The Trump administration has authorized Hilcorp Energy Co.’s plan to build an artificial gravel island in the Beaufort Sea north of Alaska and use it to extract crude — marking the first approval of an oil production facility in federal Arctic waters.
The Interior Department’s conditional approval — subject to seasonal restrictions and other required permits — represents a major milestone for Hilcorp’s planned Liberty Project in the Beaufort Sea. The company’s Alaska subsidiary aims to build its nine-acre gravel island and production facility in shallow waters about five miles off the coast and 20 miles east of Prudhoe Bay.
The planned production facility is unlike past Arctic oil ventures, such as Royal Dutch Shell Plc’s failed exploration campaign, which employed floating drilling rigs to hunt for crude 70 miles off the Alaska coast in the Chukchi Sea. And while Liberty is similar to four existing artificial islands near Alaska, those facilities are located inside state waters, outside the federal government’s jurisdiction.
“Responsibly developing our resources, in Alaska especially, will allow us to use our energy diplomatically to aid our allies and check our adversaries,” Interior Secretary Ryan Zinke said in a news release. “That makes America stronger and more influential around the globe.”
Hilcorp still must obtain required permits from state and other federal agencies to conduct the work. The Interior Department also made its approval contingent on a slew of conditions, such as limiting reservoir drilling to times when the Beaufort Sea is covered in a thick, 18-inch layer of solid ice. While whalers are hunting in the region, the company also must abstain from pile-driving and moving boats through the area.
The conditional approval “is the result of years of study and due diligence by multiple federal, state and local agencies and the project team,” Hilcorp Alaska Senior Vice President David Wilkins said by email. “If granted final approvals, the Liberty Project will provide decades of responsible resource development and strengthen the energy future of Alaska and the United States.”
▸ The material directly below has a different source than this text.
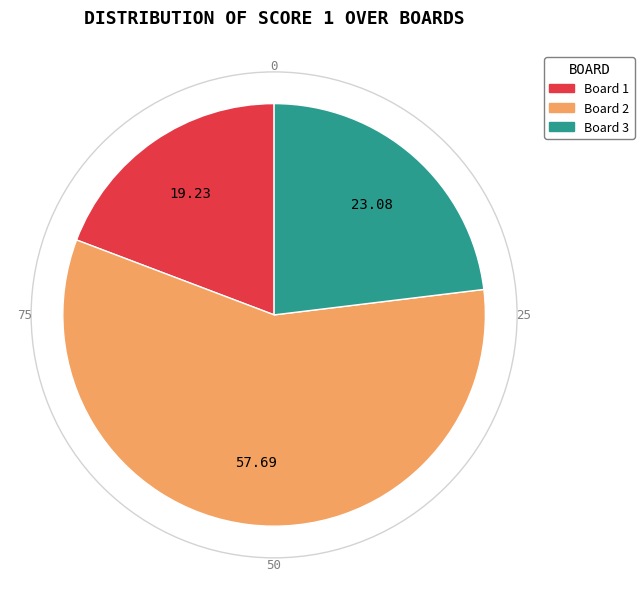

How many slices are in this pie chart?

3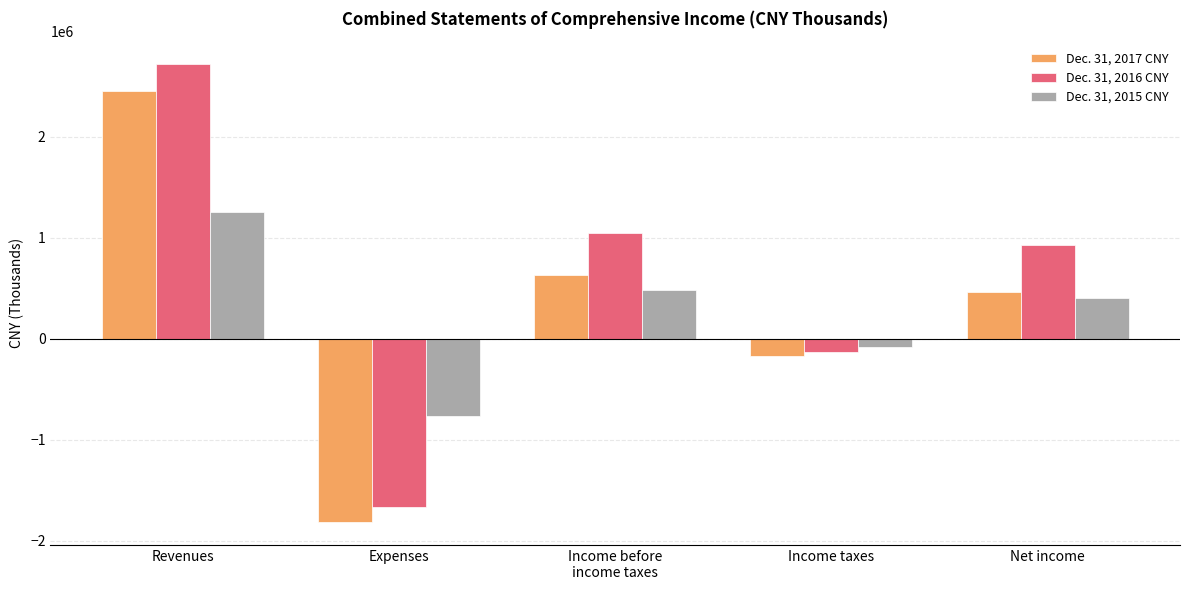

How many values in Dec. 31, 2016 CNY are below zero?

2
Hilcorp also has agreed to turn down exterior lights, use black-out curtains and paint buildings in neutral tan rather than white or very dark colors, but environmentalists say those mitigation steps fall far short of what is needed to protect the fragile Arctic ecosystem from a potentially devastating oil spill. Some Alaska natives also have warned the artificial island could alter the migration routes of bowhead whales, pushing the animals further offshore and increasing the risk for subsistence whalers who hunt them.
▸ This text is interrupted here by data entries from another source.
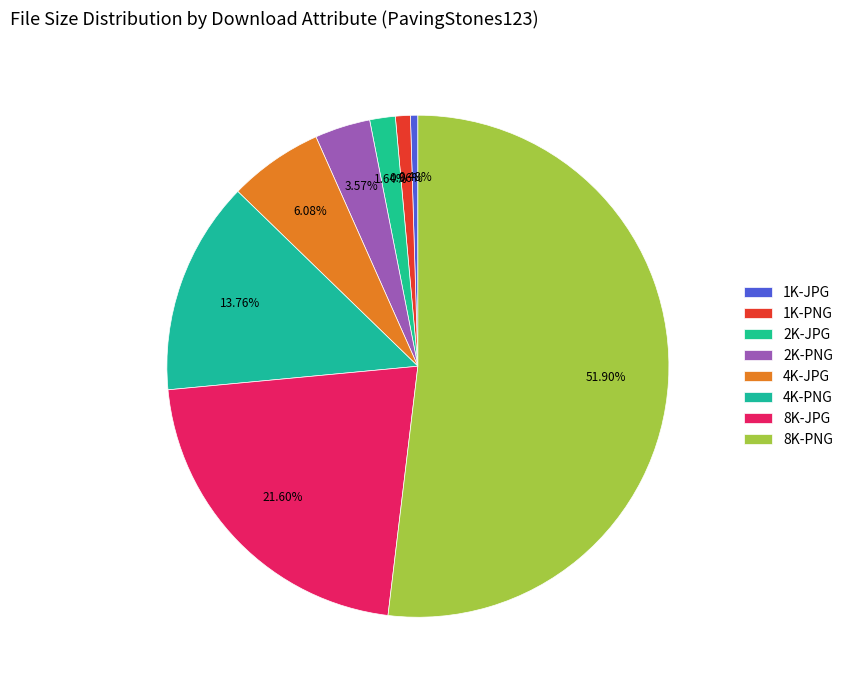

How many slices are in this pie chart?

8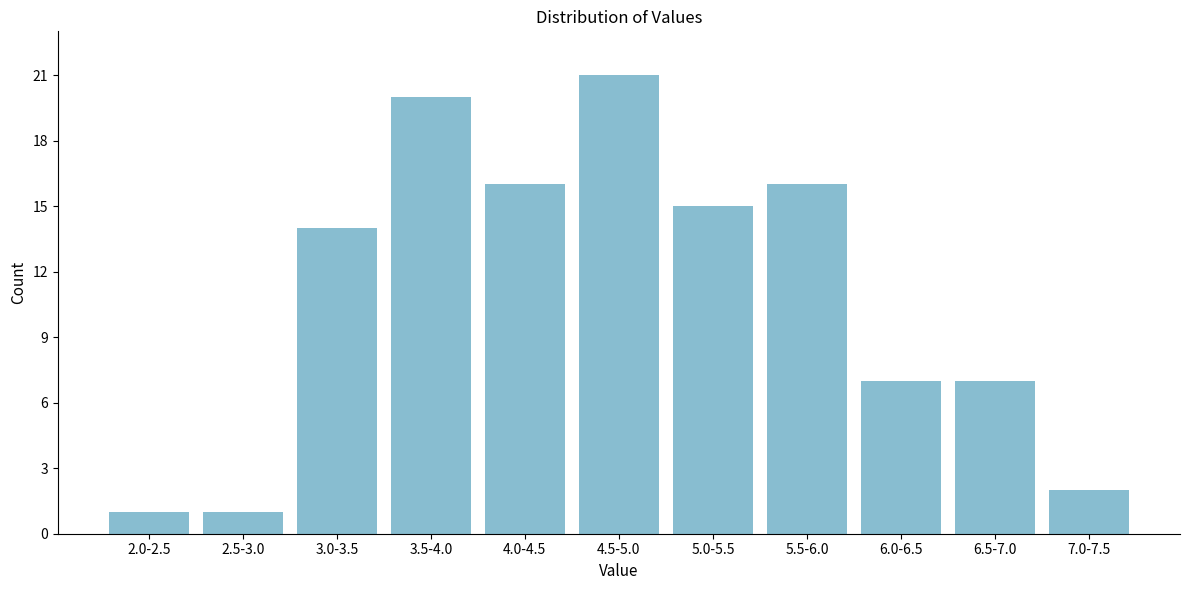

Reading left to right, list all the values displayed in this chart.

2.0-2.5=1	2.5-3.0=1	3.0-3.5=14	3.5-4.0=20	4.0-4.5=16	4.5-5.0=21	5.0-5.5=15	5.5-6.0=16	6.0-6.5=7	6.5-7.0=7	7.0-7.5=2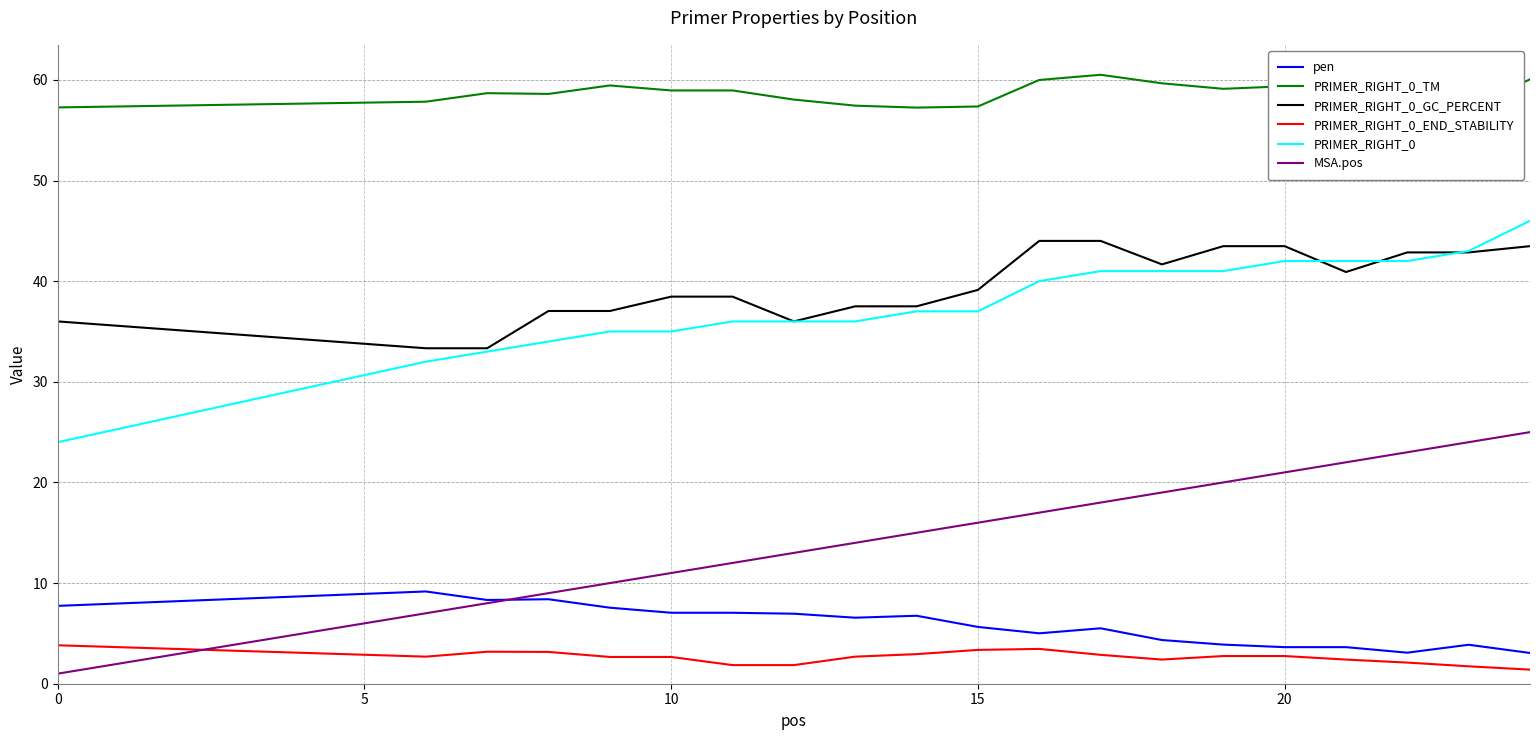

The MSA.pos series shows 19.0 at 10. True or false?

False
The Beaufort Sea is now the epicenter of the oil industry’s interest in U.S. Arctic waters. The shallow waters are easier to plumb, already boast oil production operations and are close to onshore facilities at Prudhoe Bay. The Trump administration previously approved Eni SpA’s plan to drill up to four oil exploration wells in the Arctic, with the activity launched from another gravel island in state Beaufort waters.